__INSTRUCTION__: Filter the records below for the word "corners". Copy each line that holds it.

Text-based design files
• • • • •
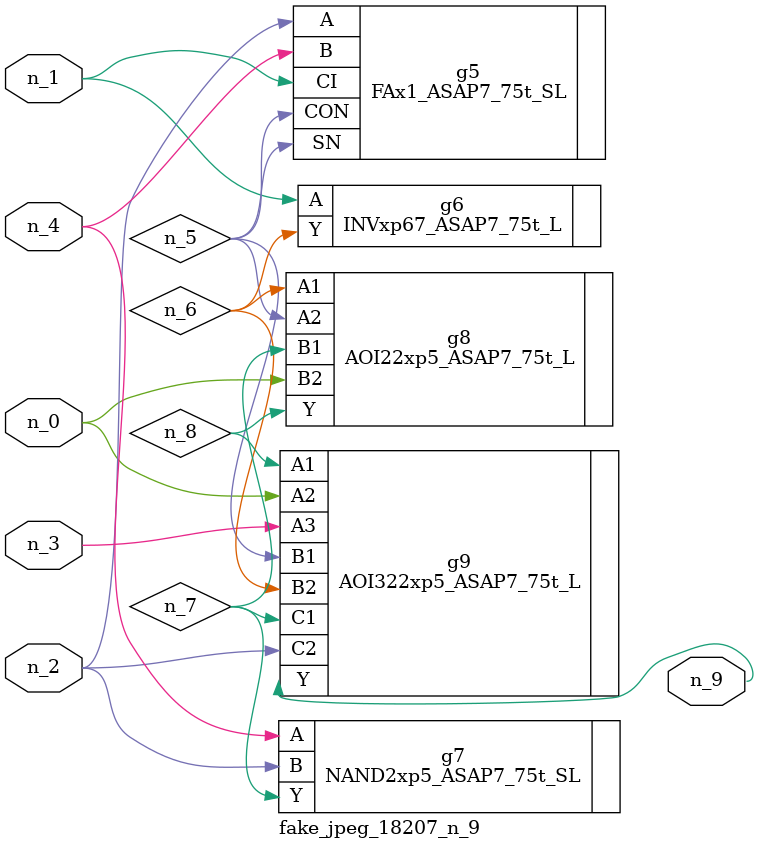
<source format=v>
module fake_jpeg_18207_n_9 (n_3, n_2, n_1, n_0, n_4, n_9);

input n_3;
input n_2;
input n_1;
input n_0;
input n_4;

output n_9;

wire n_8;
wire n_6;
wire n_5;
wire n_7;

FAx1_ASAP7_75t_SL g5 ( 
.A(n_2),
.B(n_4),
.CI(n_1),
.CON(n_5),
.SN(n_5)
);

INVxp67_ASAP7_75t_L g6 ( 
.A(n_1),
.Y(n_6)
);

NAND2xp5_ASAP7_75t_SL g7 ( 
.A(n_4),
.B(n_2),
.Y(n_7)
);

AOI22xp5_ASAP7_75t_L g8 ( 
.A1(n_6),
.A2(n_5),
.B1(n_7),
.B2(n_0),
.Y(n_8)
);

AOI322xp5_ASAP7_75t_L g9 ( 
.A1(n_8),
.A2(n_0),
.A3(n_3),
.B1(n_5),
.B2(n_6),
.C1(n_7),
.C2(n_2),
.Y(n_9)
);


endmodule
</source>
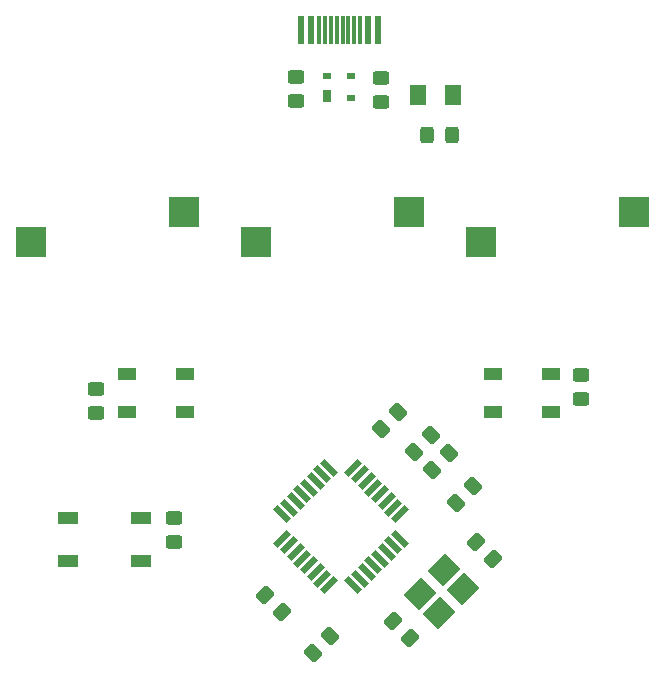
<source format=gbr>
%TF.GenerationSoftware,KiCad,Pcbnew,(6.0.5)*%
%TF.CreationDate,2022-06-21T07:34:41+08:00*%
%TF.ProjectId,unnamed-3k-v2,756e6e61-6d65-4642-9d33-6b2d76322e6b,rev?*%
%TF.SameCoordinates,Original*%
%TF.FileFunction,Paste,Bot*%
%TF.FilePolarity,Positive*%
%FSLAX46Y46*%
G04 Gerber Fmt 4.6, Leading zero omitted, Abs format (unit mm)*
G04 Created by KiCad (PCBNEW (6.0.5)) date 2022-06-21 07:34:41*
%MOMM*%
%LPD*%
G01*
G04 APERTURE LIST*
G04 Aperture macros list*
%AMRoundRect*
0 Rectangle with rounded corners*
0 $1 Rounding radius*
0 $2 $3 $4 $5 $6 $7 $8 $9 X,Y pos of 4 corners*
0 Add a 4 corners polygon primitive as box body*
4,1,4,$2,$3,$4,$5,$6,$7,$8,$9,$2,$3,0*
0 Add four circle primitives for the rounded corners*
1,1,$1+$1,$2,$3*
1,1,$1+$1,$4,$5*
1,1,$1+$1,$6,$7*
1,1,$1+$1,$8,$9*
0 Add four rect primitives between the rounded corners*
20,1,$1+$1,$2,$3,$4,$5,0*
20,1,$1+$1,$4,$5,$6,$7,0*
20,1,$1+$1,$6,$7,$8,$9,0*
20,1,$1+$1,$8,$9,$2,$3,0*%
%AMRotRect*
0 Rectangle, with rotation*
0 The origin of the aperture is its center*
0 $1 length*
0 $2 width*
0 $3 Rotation angle, in degrees counterclockwise*
0 Add horizontal line*
21,1,$1,$2,0,0,$3*%
G04 Aperture macros list end*
%ADD10R,2.550000X2.500000*%
%ADD11RoundRect,0.250000X0.088388X-0.548008X0.548008X-0.088388X-0.088388X0.548008X-0.548008X0.088388X0*%
%ADD12RoundRect,0.250000X0.325000X0.450000X-0.325000X0.450000X-0.325000X-0.450000X0.325000X-0.450000X0*%
%ADD13RoundRect,0.250000X0.450000X-0.325000X0.450000X0.325000X-0.450000X0.325000X-0.450000X-0.325000X0*%
%ADD14RoundRect,0.250000X-0.450000X0.325000X-0.450000X-0.325000X0.450000X-0.325000X0.450000X0.325000X0*%
%ADD15RoundRect,0.250000X0.548008X0.088388X0.088388X0.548008X-0.548008X-0.088388X-0.088388X-0.548008X0*%
%ADD16R,0.700000X1.000000*%
%ADD17R,0.700000X0.600000*%
%ADD18R,0.600000X2.450000*%
%ADD19R,0.300000X2.450000*%
%ADD20RotRect,1.600000X0.550000X135.000000*%
%ADD21RotRect,1.600000X0.550000X45.000000*%
%ADD22RoundRect,0.250001X0.462499X0.624999X-0.462499X0.624999X-0.462499X-0.624999X0.462499X-0.624999X0*%
%ADD23R,1.800000X1.100000*%
%ADD24R,1.500000X1.000000*%
%ADD25RotRect,2.100000X1.800000X225.000000*%
%ADD26RoundRect,0.250000X-0.548008X-0.088388X-0.088388X-0.548008X0.548008X0.088388X0.088388X0.548008X0*%
%ADD27RoundRect,0.250000X-0.088388X0.548008X-0.548008X0.088388X0.088388X-0.548008X0.548008X-0.088388X0*%
G04 APERTURE END LIST*
D10*
%TO.C,MX2*%
X86036000Y-85090000D03*
X98963000Y-82550000D03*
%TD*%
%TO.C,MX3*%
X66987000Y-85100000D03*
X79914000Y-82560000D03*
%TD*%
%TO.C,MX1*%
X105087000Y-85090000D03*
X118014000Y-82550000D03*
%TD*%
D11*
%TO.C,C1*%
X96647000Y-100965000D03*
X98096568Y-99515432D03*
%TD*%
D12*
%TO.C,C6*%
X102616000Y-76073000D03*
X100566000Y-76073000D03*
%TD*%
D13*
%TO.C,C11*%
X72517000Y-99568001D03*
X72517000Y-97518001D03*
%TD*%
D14*
%TO.C,R3*%
X79121000Y-108440001D03*
X79121000Y-110490001D03*
%TD*%
D15*
%TO.C,R4*%
X88265000Y-116459000D03*
X86815432Y-115009432D03*
%TD*%
D13*
%TO.C,R5*%
X89408000Y-73170000D03*
X89408000Y-71120000D03*
%TD*%
%TO.C,R6*%
X96647000Y-73297000D03*
X96647000Y-71247000D03*
%TD*%
D16*
%TO.C,U2*%
X92091000Y-72759000D03*
D17*
X92091000Y-71059000D03*
X94091000Y-71059000D03*
X94091000Y-72959000D03*
%TD*%
D18*
%TO.C,USB1*%
X89896000Y-67184000D03*
X90671000Y-67184000D03*
D19*
X91371000Y-67184000D03*
X91871000Y-67184000D03*
X92371000Y-67184000D03*
X92871000Y-67184000D03*
X93371000Y-67184000D03*
X93871000Y-67184000D03*
X94371000Y-67184000D03*
X94871000Y-67184000D03*
D18*
X95571000Y-67184000D03*
X96346000Y-67184000D03*
%TD*%
D20*
%TO.C,U1*%
X98237658Y-110218870D03*
X97671972Y-110784555D03*
X97106287Y-111350241D03*
X96540602Y-111915926D03*
X95974916Y-112481612D03*
X95409231Y-113047297D03*
X94843545Y-113612982D03*
X94277860Y-114178668D03*
D21*
X92227250Y-114178668D03*
X91661565Y-113612982D03*
X91095879Y-113047297D03*
X90530194Y-112481612D03*
X89964508Y-111915926D03*
X89398823Y-111350241D03*
X88833138Y-110784555D03*
X88267452Y-110218870D03*
D20*
X88267452Y-108168260D03*
X88833138Y-107602575D03*
X89398823Y-107036889D03*
X89964508Y-106471204D03*
X90530194Y-105905518D03*
X91095879Y-105339833D03*
X91661565Y-104774148D03*
X92227250Y-104208462D03*
D21*
X94277860Y-104208462D03*
X94843545Y-104774148D03*
X95409231Y-105339833D03*
X95974916Y-105905518D03*
X96540602Y-106471204D03*
X97106287Y-107036889D03*
X97671972Y-107602575D03*
X98237658Y-108168260D03*
%TD*%
D22*
%TO.C,F1*%
X102743000Y-72644000D03*
X99768000Y-72644000D03*
%TD*%
D23*
%TO.C,SW1*%
X70127000Y-112158000D03*
X76327000Y-108458000D03*
X70127000Y-108458000D03*
X76327000Y-112158000D03*
%TD*%
D11*
%TO.C,C5*%
X102944432Y-107240568D03*
X104394000Y-105791000D03*
%TD*%
D24*
%TO.C,D5*%
X106135000Y-99517000D03*
X106135000Y-96317000D03*
X111035000Y-96317000D03*
X111035000Y-99517000D03*
%TD*%
D13*
%TO.C,C10*%
X113538000Y-98425000D03*
X113538000Y-96375000D03*
%TD*%
D24*
%TO.C,D4*%
X75147000Y-99517000D03*
X75147000Y-96317000D03*
X80047000Y-96317000D03*
X80047000Y-99517000D03*
%TD*%
D25*
%TO.C,Y1*%
X103613726Y-114475645D03*
X101563116Y-116526255D03*
X99936770Y-114899909D03*
X101987380Y-112849299D03*
%TD*%
D26*
%TO.C,C3*%
X97610432Y-117168432D03*
X99060000Y-118618000D03*
%TD*%
D15*
%TO.C,C2*%
X106097568Y-111939568D03*
X104648000Y-110490000D03*
%TD*%
D27*
%TO.C,C4*%
X92329000Y-118491000D03*
X90879432Y-119940568D03*
%TD*%
D11*
%TO.C,R2*%
X99388432Y-102922568D03*
X100838000Y-101473000D03*
%TD*%
%TO.C,R1*%
X100912432Y-104446568D03*
X102362000Y-102997000D03*
%TD*%
M02*

</source>
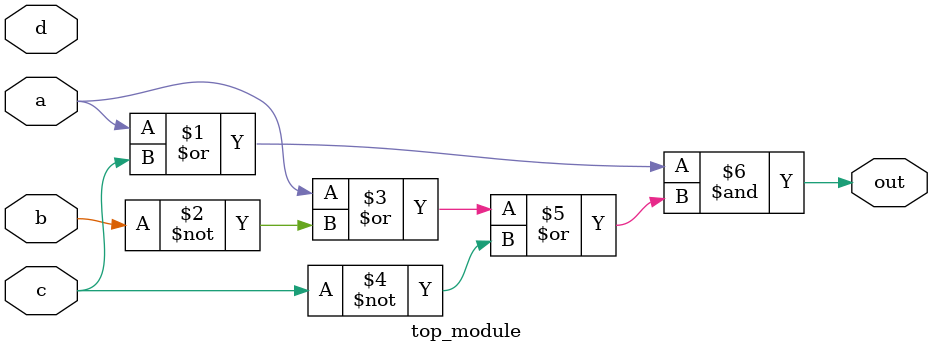
<source format=v>
module top_module(
    input a,
    input b,
    input c,
    input d,
    output out  ); 
    assign out = (a|c) & (a | ~b | ~c);
endmodule
//you focus on zeroes. and a is written as ~a.
</source>
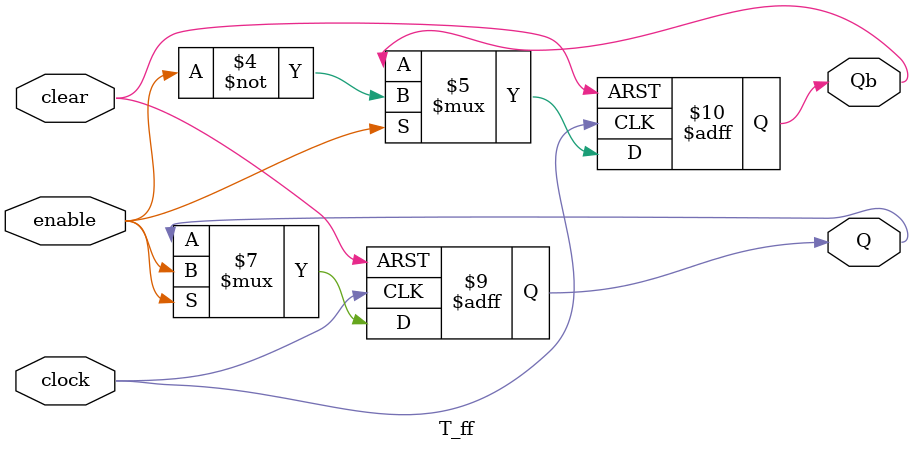
<source format=v>
module lab5_part3(KEY, SW, HEX3, HEX2, HEX1, HEX0);
    input KEY;
    input [1:0] SW;
    output [6:0] HEX3, HEX2, HEX1, HEX0;
    
    wire [15:0] B;

    counter_16bit A0(SW[1], KEY, SW[0], {HEX3, HEX2, HEX1, HEX0}, B);

endmodule


module counter_16bit(enable, clock, clear, Q, Qb);
    input enable, clock, clear;
    output [15:0] Q, Qb;

    wire [14:0] T;

    T_ff U0(enable, clock, clear, Q[0], Qb[0]);
    assign T[0] = enable&Q[0];
    T_ff U1(T[0], clock, clear, Q[1], Qb[1]);
    assign T[1] = T[0]&Q[1];
    T_ff U2(T[1], clock, clear, Q[2], Qb[2]);
    assign T[2] = T[1]&Q[2];
    T_ff U3(T[2], clock, clear, Q[3], Qb[3]);
    assign T[3] = T[2]&Q[3];
    T_ff U4(T[3], clock, clear, Q[4], Qb[4]);
    assign T[4] = T[3]&Q[4];
    T_ff U5(T[4], clock, clear, Q[5], Qb[5]);
    assign T[5] = T[4]&Q[5];
    T_ff U6(T[5], clock, clear, Q[6], Qb[6]);
    assign T[6] = T[5]&Q[6];
    T_ff U7(T[6], clock, clear, Q[7], Qb[7]);
    assign T[7] = T[6]&Q[7];
    T_ff U8(T[7], clock, clear, Q[8], Qb[8]);
    assign T[8] = T[7]&Q[8];
    T_ff U9(T[8], clock, clear, Q[9], Qb[9]);
    assign T[9] = T[8]&Q[9];
    T_ff U10(T[9], clock, clear, Q[10], Qb[10]);
    assign T[10] = T[9]&Q[10];
    T_ff U11(T[10], clock, clear, Q[11], Qb[11]);
    assign T[11] = T[10]&Q[11];
    T_ff U12(T[11], clock, clear, Q[12], Qb[12]);
    assign T[12] = T[11]&Q[12];
    T_ff U13(T[12], clock, clear, Q[13], Qb[13]);
    assign T[13] = T[12]&Q[13];
    T_ff U14(T[13], clock, clear, Q[14], Qb[14]);
    assign T[14] = T[13]&Q[14];
    T_ff U15(T[14], clock, clear, Q[15], Qb[15]);


endmodule

module T_ff(enable, clock, clear, Q, Qb);
    input enable, clock, clear;
    output reg Q, Qb;

    always @ (posedge clock, negedge clear)
        begin
            if(clear == 1'b0)
                begin
                    Q <= 1'b0;
                    Qb <= 1'b1; 
                end
            else if(enable == 1'b1)
                begin
                    Q <= enable;
                    Qb <= ~enable;
                end
        end

endmodule
</source>
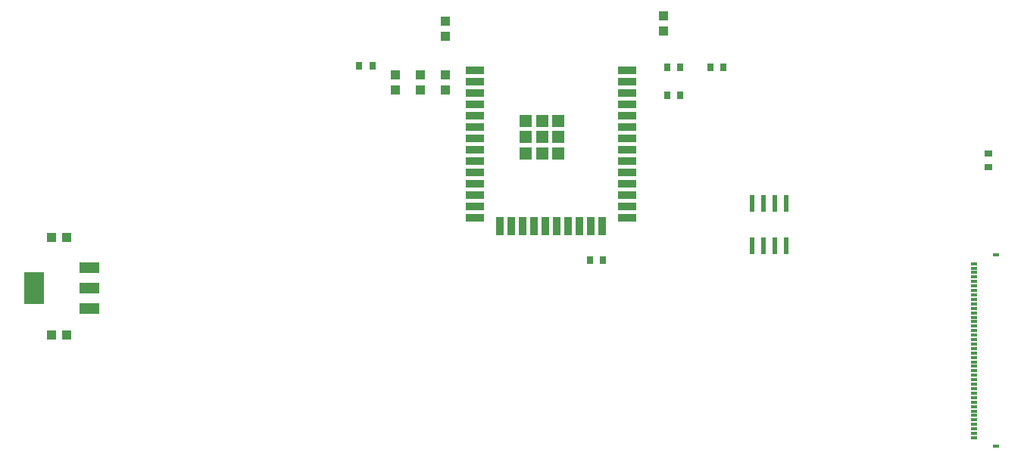
<source format=gtp>
G04*
G04 #@! TF.GenerationSoftware,Altium Limited,Altium Designer,20.1.12 (249)*
G04*
G04 Layer_Color=8421504*
%FSLAX25Y25*%
%MOIN*%
G70*
G04*
G04 #@! TF.SameCoordinates,38D2292D-1979-4519-B741-68206640DF70*
G04*
G04*
G04 #@! TF.FilePolarity,Positive*
G04*
G01*
G75*
%ADD19R,0.03543X0.02756*%
%ADD20R,0.03150X0.01181*%
%ADD21R,0.03150X0.01575*%
%ADD22R,0.02200X0.07800*%
%ADD23R,0.08661X0.14173*%
%ADD24R,0.08800X0.04800*%
%ADD25R,0.03937X0.04331*%
%ADD26R,0.04331X0.03937*%
%ADD27R,0.05236X0.05236*%
%ADD28R,0.07874X0.03543*%
%ADD29R,0.03543X0.07874*%
%ADD30R,0.02756X0.03543*%
D19*
X429500Y198000D02*
D03*
Y203906D02*
D03*
D20*
X423079Y155386D02*
D03*
Y153417D02*
D03*
Y151449D02*
D03*
Y149480D02*
D03*
Y147512D02*
D03*
Y145543D02*
D03*
Y143575D02*
D03*
Y141606D02*
D03*
Y139638D02*
D03*
Y137669D02*
D03*
Y135701D02*
D03*
Y133732D02*
D03*
Y131764D02*
D03*
Y129795D02*
D03*
Y127827D02*
D03*
Y125858D02*
D03*
Y123890D02*
D03*
Y121921D02*
D03*
Y119953D02*
D03*
Y117984D02*
D03*
Y116016D02*
D03*
Y114047D02*
D03*
Y112079D02*
D03*
Y110110D02*
D03*
Y108142D02*
D03*
Y106173D02*
D03*
Y104205D02*
D03*
Y102236D02*
D03*
Y100268D02*
D03*
Y98299D02*
D03*
Y96331D02*
D03*
Y94362D02*
D03*
Y92394D02*
D03*
Y90425D02*
D03*
Y88457D02*
D03*
Y86488D02*
D03*
Y84520D02*
D03*
Y82551D02*
D03*
Y80583D02*
D03*
Y78614D02*
D03*
D21*
X432921Y74874D02*
D03*
Y159126D02*
D03*
D22*
X340500Y163200D02*
D03*
X335500D02*
D03*
X330500D02*
D03*
X325500D02*
D03*
Y181800D02*
D03*
X330500D02*
D03*
X335500D02*
D03*
X340500D02*
D03*
D23*
X9599Y144600D02*
D03*
D24*
X34000Y153700D02*
D03*
Y144600D02*
D03*
Y135500D02*
D03*
D25*
X179500Y238693D02*
D03*
Y232000D02*
D03*
X190500Y238693D02*
D03*
Y232000D02*
D03*
Y255500D02*
D03*
Y262193D02*
D03*
X286500Y264693D02*
D03*
Y258000D02*
D03*
X168500Y238693D02*
D03*
Y232000D02*
D03*
D26*
X24000Y124000D02*
D03*
X17307D02*
D03*
X24000Y167000D02*
D03*
X17307D02*
D03*
D27*
X240287Y203957D02*
D03*
X233063D02*
D03*
X225839D02*
D03*
X240287Y211181D02*
D03*
X233063D02*
D03*
X225839D02*
D03*
X240287Y218406D02*
D03*
X233063D02*
D03*
X225839D02*
D03*
D28*
X270465Y240709D02*
D03*
Y235709D02*
D03*
Y230709D02*
D03*
Y225709D02*
D03*
Y220709D02*
D03*
Y215709D02*
D03*
Y210709D02*
D03*
Y205709D02*
D03*
Y200709D02*
D03*
Y195709D02*
D03*
Y190709D02*
D03*
Y185709D02*
D03*
Y180709D02*
D03*
Y175709D02*
D03*
X203535D02*
D03*
Y180709D02*
D03*
Y185709D02*
D03*
Y190709D02*
D03*
Y195709D02*
D03*
Y200709D02*
D03*
Y205709D02*
D03*
Y210709D02*
D03*
Y215709D02*
D03*
Y220709D02*
D03*
Y225709D02*
D03*
Y230709D02*
D03*
Y235709D02*
D03*
Y240709D02*
D03*
D29*
X259500Y171772D02*
D03*
X254500D02*
D03*
X249500D02*
D03*
X244500D02*
D03*
X239500D02*
D03*
X234500D02*
D03*
X229500D02*
D03*
X224500D02*
D03*
X219500D02*
D03*
X214500D02*
D03*
D30*
X158500Y242500D02*
D03*
X152594D02*
D03*
X313000Y242000D02*
D03*
X307094D02*
D03*
X288094Y229500D02*
D03*
X294000D02*
D03*
X254094Y157000D02*
D03*
X260000D02*
D03*
X288047Y242000D02*
D03*
X293953D02*
D03*
M02*

</source>
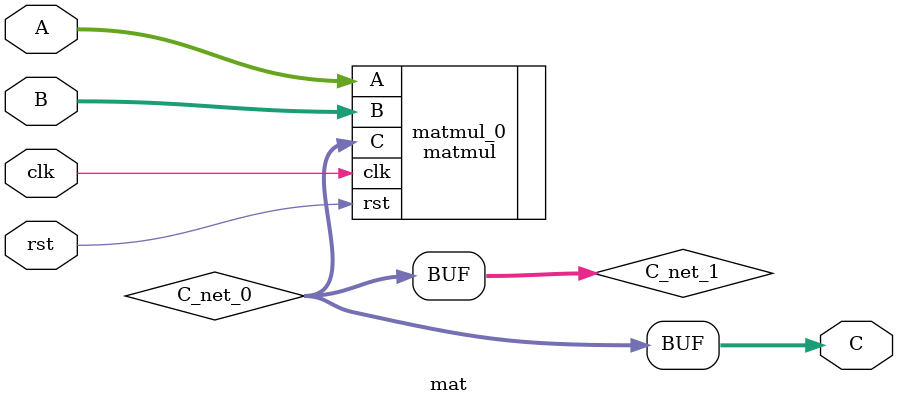
<source format=v>

`timescale 1ns / 100ps

module mat(
    // Inputs
    A,
    B,
    clk,
    rst,
    // Outputs
    C
);

//--------------------------------------------------------------------
// Input
//--------------------------------------------------------------------
input  [31:0] A;
input  [31:0] B;
input         clk;
input         rst;
//--------------------------------------------------------------------
// Output
//--------------------------------------------------------------------
output [31:0] C;
//--------------------------------------------------------------------
// Nets
//--------------------------------------------------------------------
wire   [31:0] A;
wire   [31:0] B;
wire   [31:0] C_net_0;
wire          clk;
wire          rst;
wire   [31:0] C_net_1;
//--------------------------------------------------------------------
// Top level output port assignments
//--------------------------------------------------------------------
assign C_net_1 = C_net_0;
assign C[31:0] = C_net_1;
//--------------------------------------------------------------------
// Component instances
//--------------------------------------------------------------------
//--------matmul
matmul matmul_0(
        // Inputs
        .clk ( clk ),
        .rst ( rst ),
        .A   ( A ),
        .B   ( B ),
        // Outputs
        .C   ( C_net_0 ) 
        );


endmodule

</source>
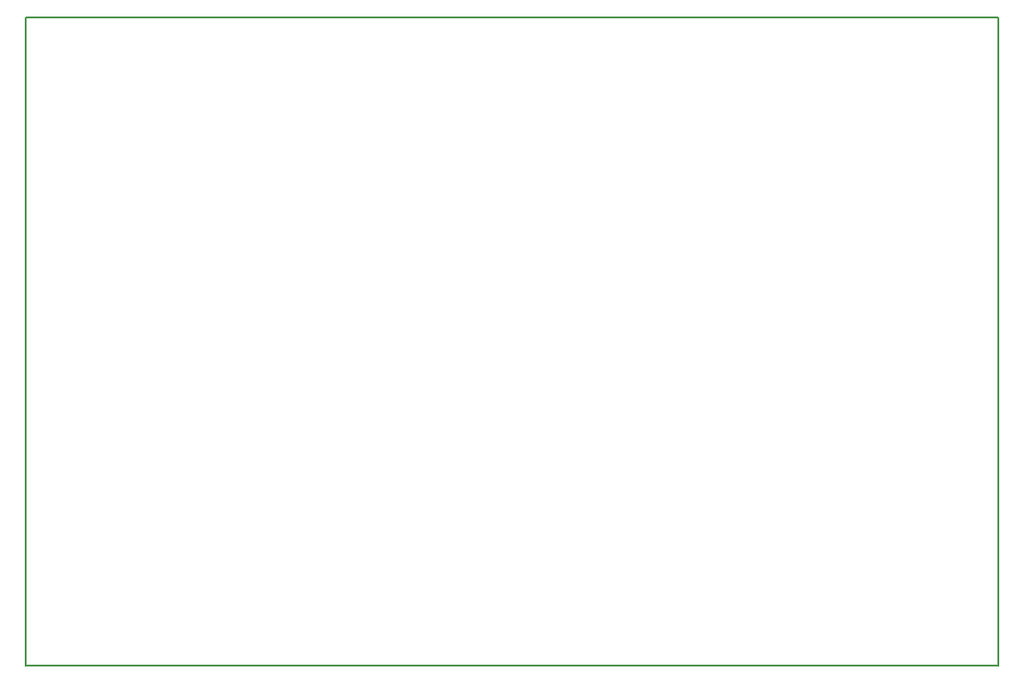
<source format=gbo>
G04 MADE WITH FRITZING*
G04 WWW.FRITZING.ORG*
G04 DOUBLE SIDED*
G04 HOLES PLATED*
G04 CONTOUR ON CENTER OF CONTOUR VECTOR*
%ASAXBY*%
%FSLAX23Y23*%
%MOIN*%
%OFA0B0*%
%SFA1.0B1.0*%
%ADD10R,3.543310X2.365120X3.527310X2.349120*%
%ADD11C,0.008000*%
%LNSILK0*%
G90*
G70*
G54D11*
X4Y2361D02*
X3539Y2361D01*
X3539Y4D01*
X4Y4D01*
X4Y2361D01*
D02*
G04 End of Silk0*
M02*
</source>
• • • • •
__ANSWER SECTION__:
0 Rectangle with rounded corners*
0 $2 $3 $4 $5 $6 $7 $8 $9 X,Y pos of 4 corners*
0 Add a 4 corners polygon primitive as box body*
0 Add four circle primitives for the rounded corners*
0 Add four rect primitives between the rounded corners*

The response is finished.